Ses premières concessions minières sur le territoire congolais ont été acquises il y a 22 ans, selon le site Internet de Chemaf, « dans une vague de privatisations après l’arrivée au pouvoir de l’ancien président Joseph Kabila ».
« L’accord de 600 millions de dollars pour la construction d’une mine entièrement mécanisée se concentre sur un site qui, pendant des années, a été creusé à la main dans ce qu’on appelle l’exploitation minière artisanale », apprend-on.
Pour rappel, Trafigura et Chemaf ont lancé un projet pilote en 2018 pour améliorer les conditions de sécurité des mineurs artisanaux travaillant à Mutoshi, mais l’ont rapidement abandonné en 2020 lorsque le gouvernement congolais a créé « un monopole contrôlé par l’État sur la vente de cobalt extrait à la main ».

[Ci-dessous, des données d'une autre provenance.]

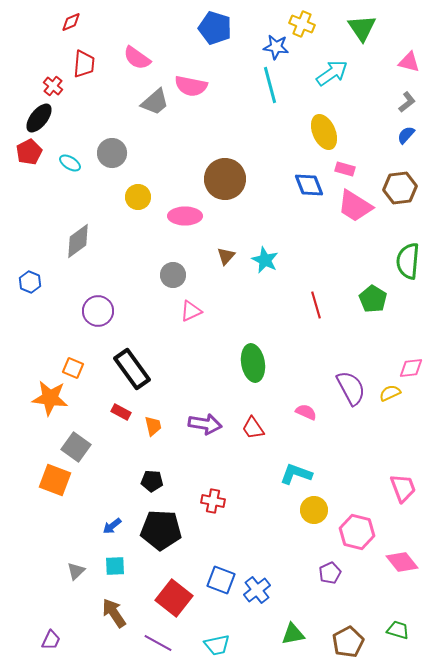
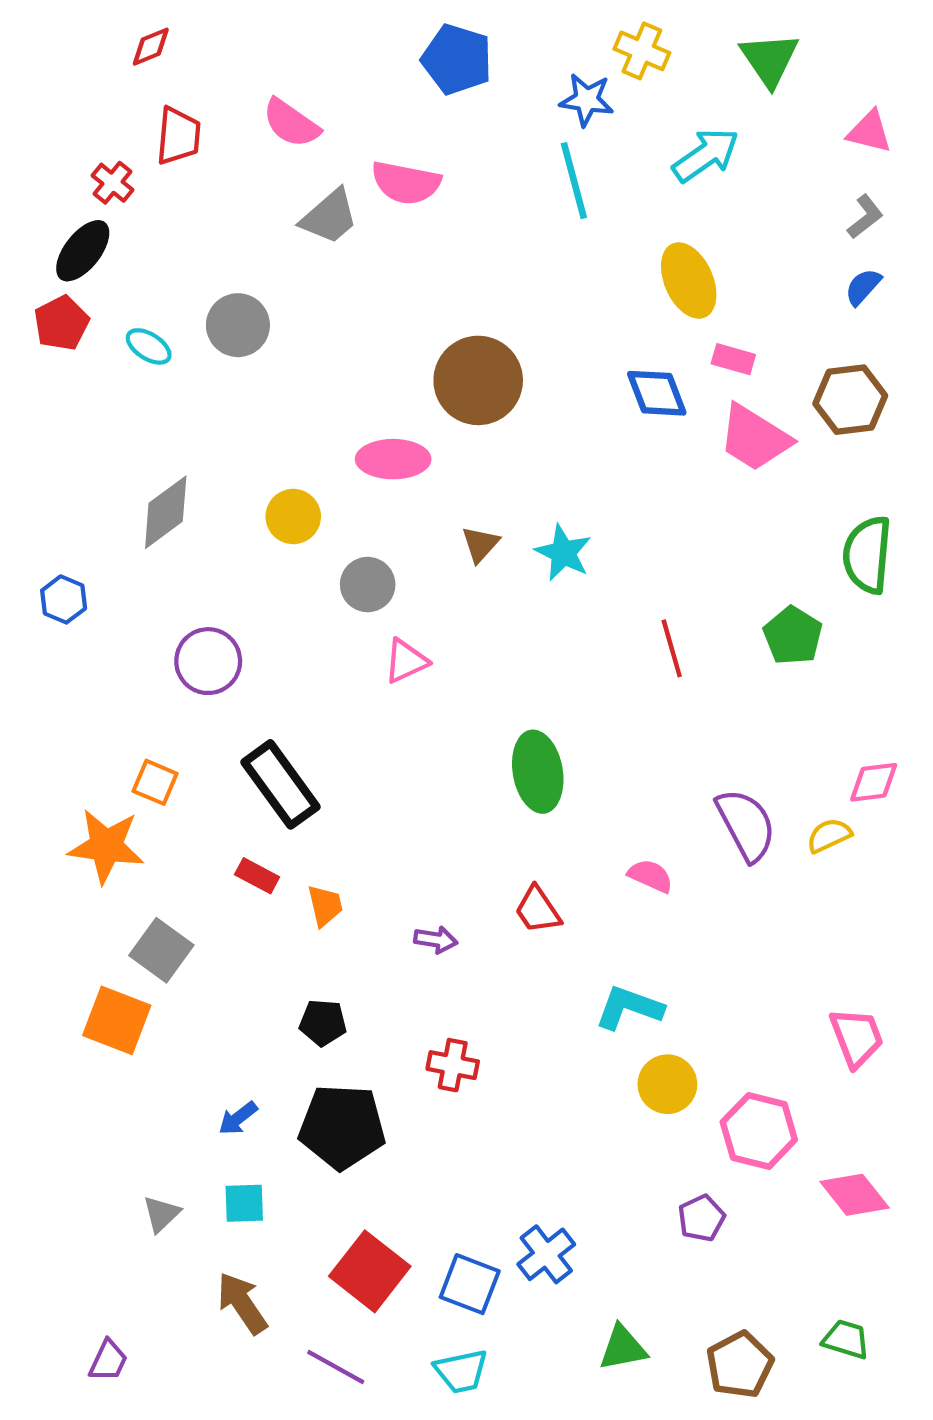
yellow circle: (138, 197) -> (293, 517), moved
purple arrow: (205, 424) -> (436, 940), moved, size x0.6
blue square: (221, 580) -> (470, 1284), moved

Lorsque le géant singapourien a annoncé pour la première fois le prêt de 600 millions de dollars américains en janvier 2023, il avait nettement précisé que « la mine de Mutoshi commencerait à produire d’ici le troisième trimestre de l’année en cours ». À l’heure actuelle, « il ne devrait pas être achevé cette année », a mentionné Bloomberg dans ses colones.